Cosa ci fanno tre italiani e due australiani a Milano davanti a una cotoletta gigante? Questa è una Bella Notizia ed è la storia di una rete.
Nell’estate tra la terza e la quarta superiore (ora ho 32 anni), sono stato in Australia, a Geelong, per un mese, ospite di O. e R. Poi uno dei loro due figli, A., è venuto in Italia, a casa della mia famiglia per una settimana. Poi anche il secondo figlio ha partecipato a uno scambio con l’Italia e una sera è stato nostro ospite a cena. Poi O. e R. hanno fatto un viaggio in Europa e sono stati a casa nostra per due notti, occupando le giornate a visitare Lecco, Milano e Bergamo.
Poi sono tornati in Italia e ci siamo visti a Milano, per una pizza, scoprendo tra l’altro che un libro – di cui avevo curato la correzione mentre lavoravo in una casa editrice – era stato scritto da un loro cugino italiano e, quel libro, lo avevano ricevuto anche loro via posta.

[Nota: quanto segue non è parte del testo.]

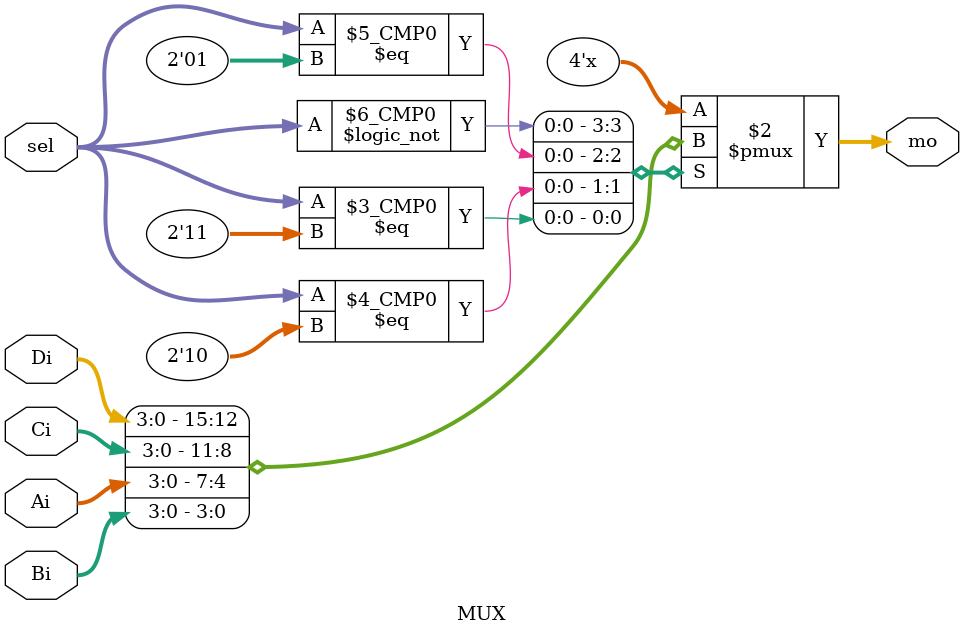
<source format=sv>
module MUX
#(parameter w=4)
( input [w-1:0] Ai, Bi, Ci, Di,
  input [1:0] sel,
output reg [w-1:0] mo);

always @ * begin
	case (sel) 
		
		0: mo <= Di;
		1: mo <= Ci;
		2: mo <= Ai;
		3: mo <= Bi;
	
	endcase	
end

endmodule 
</source>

Poi, giusto martedì sera, O. e R. erano di nuovo in Italia, perché da maggio sono nuovamente in viaggio per l’Europa, e ci siamo dati appuntamento a Milano, ancora, questa volta a mangiare cotolette.
Questa è una Bella notizia ed è la storia di una rete.
Una rete che va ben oltre me, i miei genitori, O. e R., seduti al tavolo a raccontarci le nostre vite. Perché, nei racconti che ci siamo scambiati – me ne rendo conto adesso che sono appena tornato a casa – abbiamo parlato del mondo intero. O. e R., che sono di origine italiana, hanno visitato alcuni loro cugini in Calabria e a Latina. O. è riuscita a prendere contatti con alcuni famigliari del padre che vivono tra Trieste e la Slovenia, e si sono incontrati nelle scorse settimane.
La mattina della nostra cena a base di cotolette, O. e R. hanno ricevuto la visita di un’amica di Torino e, nei giorni seguenti, una lontana parente che vive a New York si sarebbe fermata a Milano per stare un po’ insieme a loro, prima di tornare in Calabria.
Nel frattempo, i miei genitori raccontavano del loro viaggio in Kenya nel ’98, fatto insieme a me e mio fratello (all’epoca 7 e 10 anni), per adottare nostra sorella N. In Kenya torneremo in agosto e sarà la prima volta in cui mia sorella rimetterà piede nella sua terra d’origine.
Mio padre è partito poi con il ricordo di T., un bambino croato che negli anni ’90, per un paio d’estati, è venuto in Italia per stare lontano da un contesto di guerra e ricostruzione. T. qualche anno fa ha ripreso i contatti con i miei genitori e in un paio di occasioni, facendo scalo a Orio (l’aeroporto di Bergamo) per viaggi di lavoro, ha scritto ai miei genitori per trascorrere un’ora assieme.
I miei genitori nel 2018 sono tornati in Croazia, a incontrare di nuovo la famiglia di T., e non riuscivano a pagare niente perché tutto gli veniva offerto prima che riuscissero a dire anche solo un «ma no, dai».
Questa è una Bella notizia ed è la storia di una rete vissuta e raccontata a tavola, in un ristorante di Milano.
Il mondo è stretto e tutti i fili sono tirati. Un’unica umanità. Anche se odiamo qualcuno nella nostra immaginazione, quando poi costui si incarna in un essere umano che sta lì davanti a noi, nel suo odore, nel suo dolore, diventa difficile continuare a odiarlo. L’odio è qualcosa che richiede una sintesi, un’approssimazione.
L’amore invece è fatto di dettagli, di pezzi di puzzle, di puzze e profumi. Questa è una Bella notizia ed è la storia della fraternità universale.